Aku berpikir sejenak, lalu dengan cepat menjawab.


서연아
"Terima kasih.."

Di dalam taksi yang tadinya berjalan dengan lancar, terdengar suara sesuatu jatuh.


서연아
" hujan.... "


택시기사 아저씨
"Ah~ Saya tadinya mau melakukannya malam ini, tapi Anda sudah di sini. Nona, apakah Anda tidak membawa payung?"


서연아
"Ah... tidak... hanya saja... melihat hujan membuatku memikirkan banyak hal..."

Cuaca, yang tadinya begitu cerah, perlahan-lahan berubah gelap seolah mencerminkan suasana hatiku, dan akhirnya mulai hujan.

'Di mana tadi payungnya...'


서연아
"Oh, saya akan turun di sini."


서연아
" Terima kasih. "

"Ambil,"

"Dudududududududu - "

Hujan turun tanpa henti, seolah-olah ada lubang di langit.

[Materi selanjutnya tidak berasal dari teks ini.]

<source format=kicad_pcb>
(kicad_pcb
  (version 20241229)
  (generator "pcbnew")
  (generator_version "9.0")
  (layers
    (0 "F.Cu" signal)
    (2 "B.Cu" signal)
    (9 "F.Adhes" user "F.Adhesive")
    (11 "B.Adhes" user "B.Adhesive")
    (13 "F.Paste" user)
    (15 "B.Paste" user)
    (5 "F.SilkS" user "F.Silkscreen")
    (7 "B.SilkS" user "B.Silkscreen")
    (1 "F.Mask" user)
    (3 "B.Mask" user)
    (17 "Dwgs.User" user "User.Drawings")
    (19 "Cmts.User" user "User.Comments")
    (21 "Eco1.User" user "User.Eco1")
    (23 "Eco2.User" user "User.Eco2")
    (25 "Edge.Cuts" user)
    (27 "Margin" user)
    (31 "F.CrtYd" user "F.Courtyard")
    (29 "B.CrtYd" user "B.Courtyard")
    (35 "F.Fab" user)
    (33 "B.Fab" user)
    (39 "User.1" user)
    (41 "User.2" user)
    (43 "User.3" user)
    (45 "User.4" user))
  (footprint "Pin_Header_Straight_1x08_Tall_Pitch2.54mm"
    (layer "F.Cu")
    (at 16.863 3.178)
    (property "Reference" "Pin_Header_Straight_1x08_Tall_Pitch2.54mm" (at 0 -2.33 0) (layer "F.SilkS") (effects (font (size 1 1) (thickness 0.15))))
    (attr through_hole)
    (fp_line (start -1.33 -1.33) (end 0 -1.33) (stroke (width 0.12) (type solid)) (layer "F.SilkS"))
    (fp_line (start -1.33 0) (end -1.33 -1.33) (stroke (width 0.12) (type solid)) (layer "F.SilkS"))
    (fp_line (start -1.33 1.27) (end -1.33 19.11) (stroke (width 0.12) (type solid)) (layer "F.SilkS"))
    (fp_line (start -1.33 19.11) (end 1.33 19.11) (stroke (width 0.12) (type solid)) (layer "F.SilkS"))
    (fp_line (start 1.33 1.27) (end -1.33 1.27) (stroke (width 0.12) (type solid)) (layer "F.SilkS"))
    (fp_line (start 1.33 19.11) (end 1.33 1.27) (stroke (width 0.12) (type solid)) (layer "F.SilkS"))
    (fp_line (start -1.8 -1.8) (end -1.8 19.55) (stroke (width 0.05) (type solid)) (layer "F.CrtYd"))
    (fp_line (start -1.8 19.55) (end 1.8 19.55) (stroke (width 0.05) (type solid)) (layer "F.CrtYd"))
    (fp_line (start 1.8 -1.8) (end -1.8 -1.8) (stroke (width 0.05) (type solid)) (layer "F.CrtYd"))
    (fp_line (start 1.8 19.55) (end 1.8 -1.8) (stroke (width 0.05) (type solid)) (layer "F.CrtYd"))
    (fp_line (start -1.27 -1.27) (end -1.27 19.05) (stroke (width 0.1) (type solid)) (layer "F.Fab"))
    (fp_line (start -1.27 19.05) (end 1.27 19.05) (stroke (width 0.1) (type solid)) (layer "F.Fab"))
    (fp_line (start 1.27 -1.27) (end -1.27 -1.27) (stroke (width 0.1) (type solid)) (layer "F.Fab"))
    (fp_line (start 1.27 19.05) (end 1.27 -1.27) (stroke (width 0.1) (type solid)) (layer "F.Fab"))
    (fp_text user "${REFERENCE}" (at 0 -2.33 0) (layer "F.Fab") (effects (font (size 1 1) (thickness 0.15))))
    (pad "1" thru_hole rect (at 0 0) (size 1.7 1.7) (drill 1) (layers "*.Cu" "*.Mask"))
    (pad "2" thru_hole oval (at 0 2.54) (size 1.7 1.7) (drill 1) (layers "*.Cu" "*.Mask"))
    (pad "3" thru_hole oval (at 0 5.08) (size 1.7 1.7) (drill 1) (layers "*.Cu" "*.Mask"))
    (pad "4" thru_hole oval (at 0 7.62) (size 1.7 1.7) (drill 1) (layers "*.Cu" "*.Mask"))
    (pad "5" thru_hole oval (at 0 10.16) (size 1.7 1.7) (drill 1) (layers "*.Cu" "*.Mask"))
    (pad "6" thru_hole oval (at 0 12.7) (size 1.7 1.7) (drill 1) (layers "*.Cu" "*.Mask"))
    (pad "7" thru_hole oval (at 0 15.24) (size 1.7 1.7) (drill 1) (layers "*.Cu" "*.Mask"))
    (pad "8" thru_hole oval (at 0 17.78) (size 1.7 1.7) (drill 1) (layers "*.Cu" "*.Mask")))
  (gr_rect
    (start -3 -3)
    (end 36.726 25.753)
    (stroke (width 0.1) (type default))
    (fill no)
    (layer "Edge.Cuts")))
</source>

Karena itu, saya menjadi jauh lebih depresi.


서연아
"Mengapa ini selalu terjadi padaku?"


서연아
"Ibu... Aku merindukanmu..."


서연아
"Seandainya saja kau berada di sisiku saat seperti ini..."


서연아
"Ugh..."

Air mata terus mengalir deras dari mataku hingga aku tak bisa membedakan mana hujan dan mana air mata.


서연아
"Huhhhhhhhh.."

Di hari hujan seperti ini, saya masih ingat hari itu dengan jelas.

Hari itu sedikit lebih cerah dari hari ini.

Hari hujan itu...

Apa yang dilakukan seorang pria bernama Hwang Min-hyun padaku...

Hal yang Jihoon lakukan untuk menyelamatkanku...

Semua orang lewat seolah-olah sedang menonton film.

'Aku penasaran apakah pemikiran seperti ini sekarang akan menjadi kenangan. Mungkin Jihoon akan bisa melupakan semuanya seiring berjalannya waktu...'

'Jihoon... Aku sangat mencintaimu...'

Terima kasih,

Aku membencimu,

Maaf,

aku menyukaimu..

ㄷㄷㄷㄷㄷ

Aku tak percaya akan tiba hari di mana aku menulis sesuatu sepanjang ini...


Saya tidak tahu apakah ini terlihat jelas bagi orang lain, tetapi ini adalah pengalaman pertama bagi saya...

Ehem ehem

Saat saya menulis agar sesuai dengan 1000 karakter yang harus saya penuhi...

Ehem ehem

Oh ya, ini dia kisah cinta Yeon-ah dan Ji-hoon yang memilukan!

Silakan tonton sampai akhir dan selamat menikmati ♡

P.S. Aku akan menulis cerita sampingan berdasarkan reaksi kalian!